§ **PASSAGE TO READ**
BEGIN
Friday, January 06, 2006

Watching the Semis

The NASDAQ 100 and S&P 500 have both moved up to very significant levels. Both indices are back up near last year's highs, both have been moving up on solid volume, and both have room to continue the run before technicals become overbought. It is important that these indices either break through to new highs or base for a while at these levels. If they get turned back here it would be quite bearish and will make for difficult trading for the next few weeks. In addition to the bullish technicals, the good news is that double tops are rare so let's hope the bulls can keep this rally going for just a while longer. For argument's sake, let's place ourselves in the shoes of the bears here. Perma bears have been trying to catch a top every time the market has rallied over the past couple of years as they look for impending doom to set in. When they have turned out to be wrong their short covering has juiced the rallies allowing the markets to climb a wall of worry. Here we are once again back at last year's highs, an area that constitutes multi year highs. What better place for perma bears to put on new short positions in an attempt to catch the top? Specifically we are once again watching the semiconductor indices. The SMH closed back at last year's highs yesterday. Shorts were likely put on side-by-side against the long bets yesterday. If the SMH can move over $39.15 or simply just close over $39.00 we should see some very explosive action as shorts start getting stopped out and the overwhelming realization that they were wrong once again takes hold. Someday they may catch the top the precedes the big crash, but we are betting that this time will once again be wrong.
END
§ **THINGS TO DO**
a) Which two indices does the market commentary say have moved up to very significant levels?
b) Write the next part of the market commentary, picking up after its final sentence.
The records that come next were drawn from a different source than the market commentary.

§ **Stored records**
BEGIN
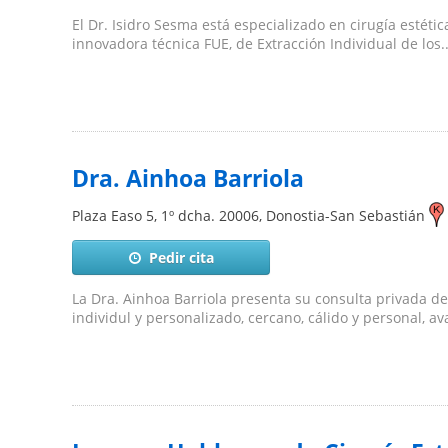
El Dr. Isidro Sesma está especializado en cirugía estétic
innovadora técnica FUE, de Extracción Individual de los..
Dra. Ainhoa Barriola
Plaza Easo 5, 1º dcha.
20006
,
Donostia-San Sebastián
Pedir cita
La Dra. Ainhoa Barriola presenta su consulta privada de 
individul y personalizado, cercano, cálido y personal, ava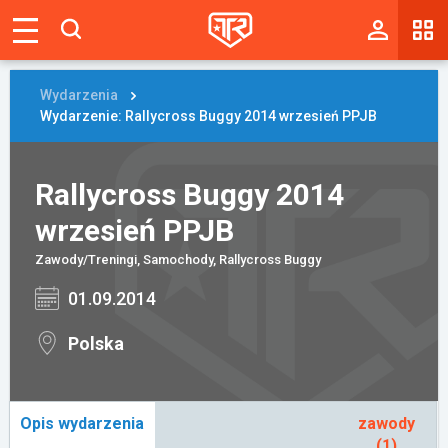
Magazyn
Tablica
Wydarzenia
Wydarzenie: Rallycross Buggy 2014 wrzesień PPJB
Wyniki
Blogi
Rallycross Buggy 2014
wrzesień PPJB
Galerie
Zawody/Treningi, Samochody, Rallycross Buggy
Wydarzenia
01.09.2014
Giełda
Polska
Ranking
Opis wydarzenia
zawody
Zaloguj się
(1)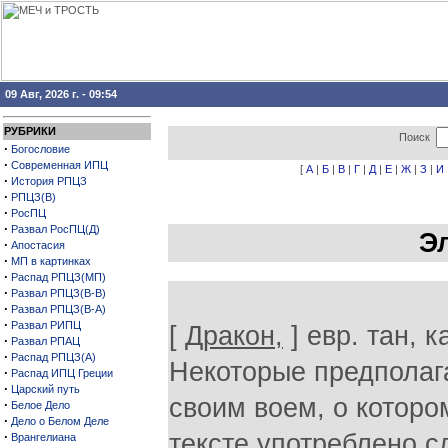
09 Авг, 2026 г. - 09:54
РУБРИКИ
Поиск
·
Богословие
·
Современная ИПЦ
[
А
|
Б
|
В
|
Г
|
Д
|
Е
|
Ж
|
З
|
И
·
История РПЦЗ
·
РПЦЗ(В)
·
РосПЦ
·
Развал РосПЦ(Д)
Э
·
Апостасия
·
МП в картинках
·
Распад РПЦЗ(МП)
·
Развал РПЦЗ(В-В)
·
Развал РПЦЗ(В-А)
·
Развал РИПЦ
[
Дракон,
] евр. тан, 
·
Развал РПАЦ
·
Распад РПЦЗ(А)
Некоторые предполаг
·
Распад ИПЦ Греции
·
Царский путь
своим воем, о котором
·
Белое Дело
·
Дело о Белом Деле
·
тексте употреблено с
Врангелиана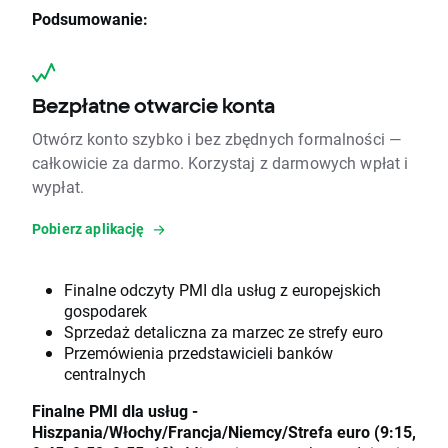
Podsumowanie:
Bezpłatne otwarcie konta
Otwórz konto szybko i bez zbędnych formalności —
całkowicie za darmo. Korzystaj z darmowych wpłat i
wypłat.
Pobierz aplikację
Finalne odczyty PMI dla usług z europejskich
gospodarek
Sprzedaż detaliczna za marzec ze strefy euro
Przemówienia przedstawicieli banków
centralnych
Finalne PMI dla usług -
Hiszpania/Włochy/Francja/Niemcy/Strefa euro (9:15,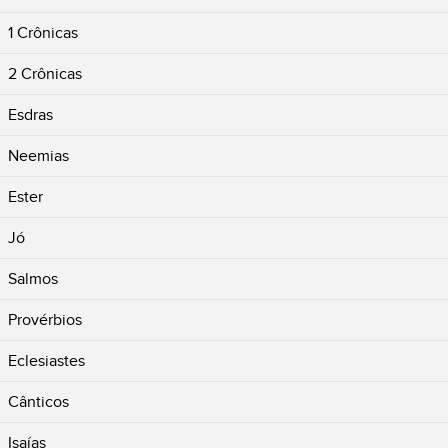
1 Crônicas
2 Crônicas
Esdras
Neemias
Ester
Jó
Salmos
Provérbios
Eclesiastes
Cânticos
Isaías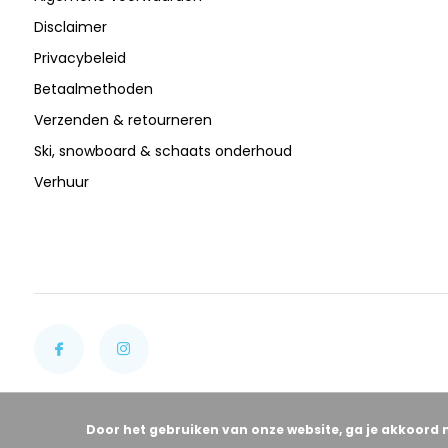
Disclaimer
Privacybeleid
Betaalmethoden
Verzenden & retourneren
Ski, snowboard & schaats onderhoud
Verhuur
Door het gebruiken van onze website, ga je akkoord 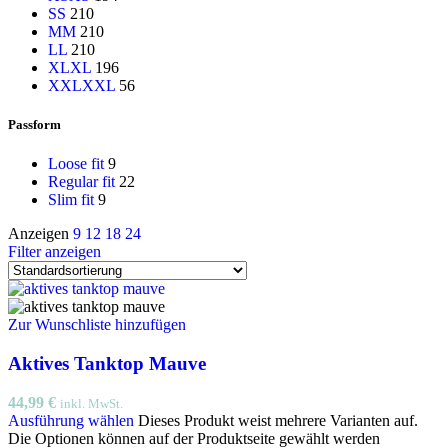
S
S
210
M
M
210
L
L
210
XL
XL
196
XXL
XXL
56
Passform
Loose fit
9
Regular fit
22
Slim fit
9
Anzeigen
9
12
18
24
Filter anzeigen
Zur Wunschliste hinzufügen
Aktives Tanktop Mauve
44,99
€
inkl. MwSt.
Ausführung wählen
Dieses Produkt weist mehrere Varianten auf.
Die Optionen können auf der Produktseite gewählt werden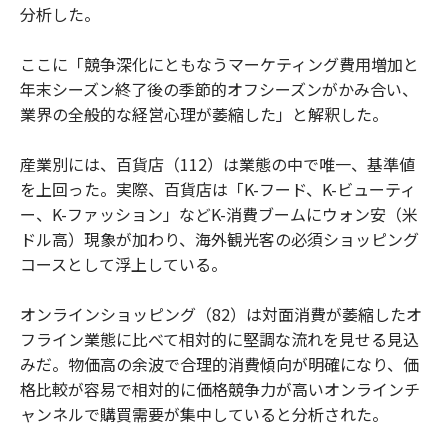
分析した。
ここに「競争深化にともなうマーケティング費用増加と
年末シーズン終了後の季節的オフシーズンがかみ合い、
業界の全般的な経営心理が萎縮した」と解釈した。
産業別には、百貨店（112）は業態の中で唯一、基準値
を上回った。実際、百貨店は「K-フード、K-ビューティ
ー、K-ファッション」などK-消費ブームにウォン安（米
ドル高）現象が加わり、海外観光客の必須ショッピング
コースとして浮上している。
オンラインショッピング（82）は対面消費が萎縮したオ
フライン業態に比べて相対的に堅調な流れを見せる見込
みだ。物価高の余波で合理的消費傾向が明確になり、価
格比較が容易で相対的に価格競争力が高いオンラインチ
ャンネルで購買需要が集中していると分析された。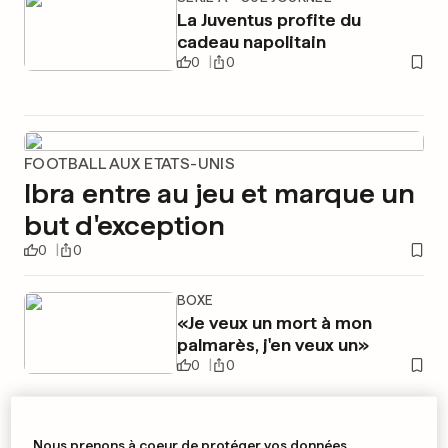
La Juventus profite du
cadeau napolitain
0
0
FOOTBALL AUX ETATS-UNIS
Ibra entre au jeu et marque un
but d'exception
0
0
BOXE
«Je veux un mort à mon
palmarès, j'en veux un»
0
0
LIGUE 1 - 31E JOURNÉE
Nous prenons à coeur de protéger vos données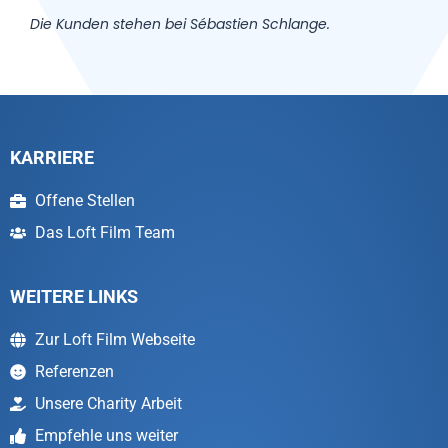
Die Kunden stehen bei Sébastien Schlange.
KARRIERE
Offene Stellen
Das Loft Film Team
WEITERE LINKS
Zur Loft Film Webseite
Referenzen
Unsere Charity Arbeit
Empfehle uns weiter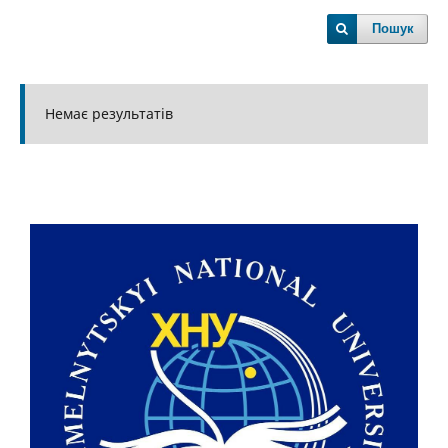
Пошук
Немає результатів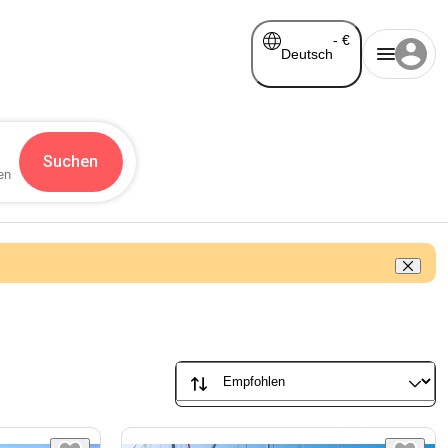
-
€
Deutsch
Suchen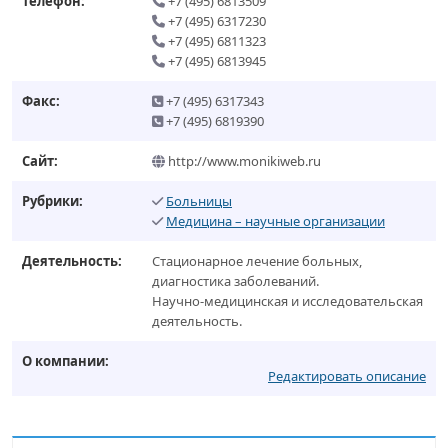
Телефон:
+7 (495) 6813509
+7 (495) 6317230
+7 (495) 6811323
+7 (495) 6813945
Факс:
+7 (495) 6317343
+7 (495) 6819390
Сайт:
http://www.monikiweb.ru
Рубрики:
Больницы
Медицина – научные организации
Деятельность:
Стационарное лечение больных,
диагностика заболеваний.
Научно-медицинская и исследовательская
деятельность.
О компании:
Редактировать описание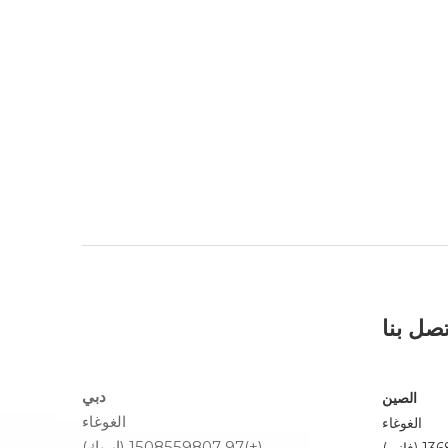
تصل بنا
دبي
الصين
الغوغاء
الغوغاء
(+)97 1508559807 (إيريك)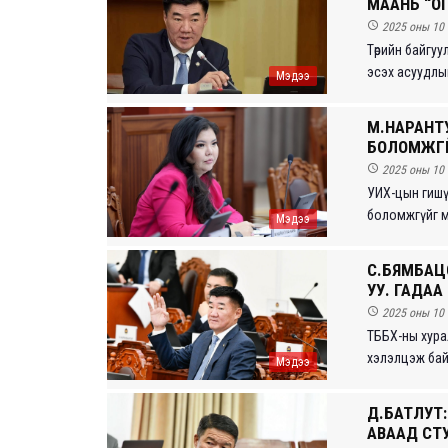
МААНЬ “ОГ

2025 оны 10 
Төрийн байгуу
эсэх асуудлыг
Мэдээ
М.НАРАНТУ
БОЛОМЖГҮЙ

2025 оны 10 
УИХ-цын гишүү
боломжгүйг м
Мэдээ
С.БЯМБАЦО
УУ. ГАДАА

2025 оны 10 
ТББХ-ны хура
хэлэлцэж байн
Мэдээ
Д.БАТЛУТ:
АВААД СТ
END
§ **TASK RESPONSES**
a) The NASDAQ 100 and the S&P 500.

b)
Thursday, January 05, 2006

Trend Up, but Some Indecision Here

While there are pockets of strength that should now be freed up to trade slightly independent of the major indices, major indices are up against daily resistance levels and it is yet unknown whether we will get a break through to new highs or a re test of support. Our scans don't give us an edge here on the direction the market will take and they essentially confirm indecision. The bottom line is that the major uptrend is alive and well and we expect gains to continue over the next few weeks. At the same time, the immediate trend could either reverse back near Friday's lows or could break to new highs. A move back to Friday's lows should be considered a buying opportunity. A move below Friday's lows would be bearish, but such a move is not expected.

Wednesday, January 04, 2006

Bulls Take Firm Control

Yesterday's strong move higher was a clear accumulation day and should set up a foundation for a move higher as we start out the 2006 trading year. We wouldn't be surprised of some of yesterday's move is faded today as pros shake the tree a bit more in an attempt to weed out the momentum bulls. Yesterday's move is reminiscent of October 19 where the bulls clearly marked their territory. Keep in mind that the lows were tested a few days later and panicked momentum players were shaken out just before the strong November move. Beware as this could happen again. Have confidence in the fact that bulls have once again marked their territory.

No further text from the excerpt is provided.